4-Phenylbutyrate (4-PBA) has been shown to restore dysferlin localization and activity in cell culture models of dysferlinopathy, a muscular dystrophy caused by DYSF missense mutations. To support therapeutic testing, cell culture models were optimized using myoblasts derived from mice lacking the dysferlin protein and HEK cells transfected with human dysferlin mutations. A flow cytometry based assay was used to quantify dysferlin relative to wild-type controls. Treatment with 4-PBA significantly increased dysferlin membrane localization in mouse myoblasts and V67D HEK cells. The L1341P mutation was also examined in a downstream analysis of skeletal muscle histology from the L1341P mouse model to assess disease progression. H&E-stained myofibers were generated through a collaborative study and the proportion of centrally nucleated myofibers was quantified as a marker of muscle regeneration. Female mice treated with 4-PBA exhibited higher muscle weights and evidence of slower disease progression compared to untreated controls. 

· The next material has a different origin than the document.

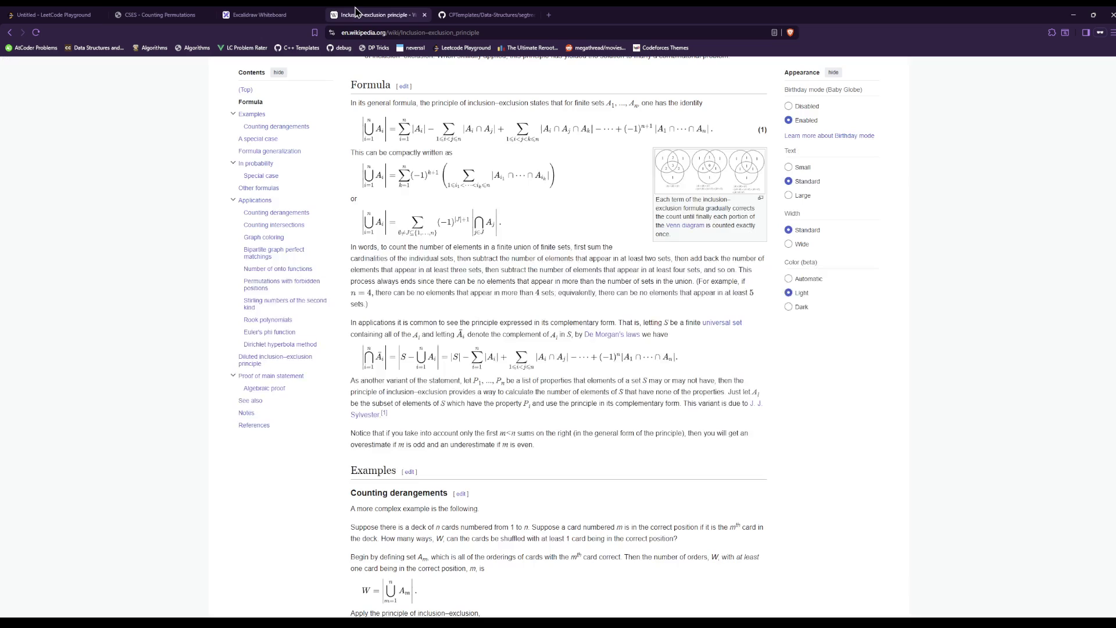
pyautogui.click(267, 14)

In parallel, a novel cell model was developed for alpha-sarcoglycanopathy, a muscular dystrophy caused by SGCA missense mutations. HEK cells were transfected with human SGCA mutations and a flow cytometry based membrane localization assay was established to quantify SGCA expression. 4-PBA produced modest restoration of SGCA localization in mutant cells, revealing its broader effects on membrane associated proteins. Although 4-PBA consistently increased dysferlin localization in multiple models, its mechanism of action remains unclear. Ongoing work focuses on dysferlin structure and drug–protein interactions to identify how 4-PBA rescues function, thereby supporting its potential as a therapeutic and advancing cell based models for drug discovery.